*What is required:* Your task is to filter the entries and copy every line containing the string "pagina".

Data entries
════
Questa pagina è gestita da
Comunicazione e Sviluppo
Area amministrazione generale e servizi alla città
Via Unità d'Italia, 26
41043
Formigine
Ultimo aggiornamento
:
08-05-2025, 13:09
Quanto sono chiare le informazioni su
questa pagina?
════
*Response below:*
Questa pagina è gestita da
questa pagina?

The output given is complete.